Heh, fair enough, will do!

spatel added inline comments.May 5 2016, 2:13 PM
lib/Target/X86/X86ISelLowering.cpp
11427–11445 ↗(On Diff #55414)

That would be good - slow down the code explosion for x86 vector lowering.
But I don't think we have to hold up this patch for that; a TODO comment should be ok.

LGTM, but I'll let Simon give the final word because he has a much better understanding of everything going on with shuffles.

RKSimon accepted this revision.May 7 2016, 7:56 AM
RKSimon edited edge metadata.

LGTM with a couple of nits:

Please can you add a comment explaining why lowerVectorShuffleAsPSHUFB can't be used?

I think we're getting to the point where we should probably just generate Zeroable as standard and pass it around the same as Mask - we're generating it a lot these days. That would also make the addition of a 'isSingleInputShuffleMaskWithZeroables' helper more straightforward. We can look into this for a future patch.

lib/Target/X86/X86ISelLowering.cpp
11448 ↗(On Diff #55414)

Sorry I was wrong here (I missed the Zeroable case afterward) - it should read Mask[i] == SM_SentinelUndef

This revision is now accepted and ready to land.May 7 2016, 7:56 AM
ab updated this revision to Diff 58824.May 27 2016, 12:26 PM
ab edited edge metadata.

I did a final review before committing, but realized I missed the v16i16 case.

Here's an alternative patch, with a generalized PSHUFB lowering, and "zeroable mask" computation. WDYT?

I went ahead and renamed lowerVectorShuffleAsPSHUFB in r271024.

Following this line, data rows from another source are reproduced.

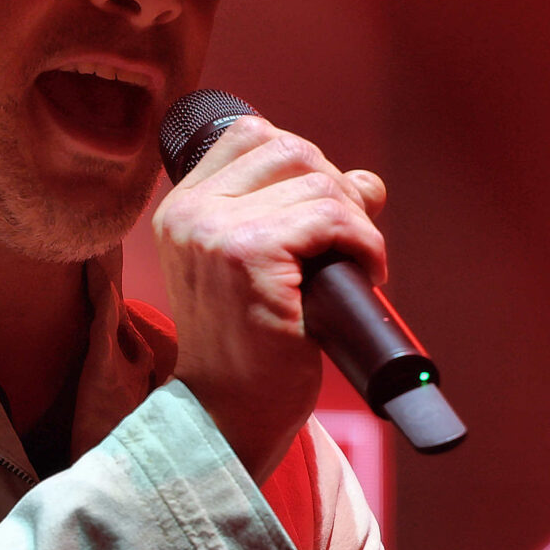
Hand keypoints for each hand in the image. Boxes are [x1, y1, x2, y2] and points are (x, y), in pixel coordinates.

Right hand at [155, 116, 386, 482]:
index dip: (304, 163)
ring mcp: (215, 232)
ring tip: (357, 265)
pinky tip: (365, 275)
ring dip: (357, 222)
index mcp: (182, 208)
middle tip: (350, 243)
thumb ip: (295, 215)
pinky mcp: (249, 257)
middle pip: (291, 149)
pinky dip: (364, 243)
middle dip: (337, 189)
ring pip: (318, 182)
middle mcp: (190, 213)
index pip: (252, 135)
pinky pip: (332, 218)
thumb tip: (367, 182)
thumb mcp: (261, 267)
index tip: (324, 214)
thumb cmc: (251, 347)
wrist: (229, 415)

Minor comments but my previous LGTM still stands!

lib/Target/X86/X86ISelLowering.cpp
7189 ↗(On Diff #58824)

const int NumEltBytes = VT.getScalarSizeInBits() / 8;

7196 ↗(On Diff #58824)

Can't we just pass Subtarget as an argument like we do in other cases?

7205 ↗(On Diff #58824)

Rephrase 'Sign bit set in i8 mask means zero element'?

This revision was automatically updated to reflect the committed changes.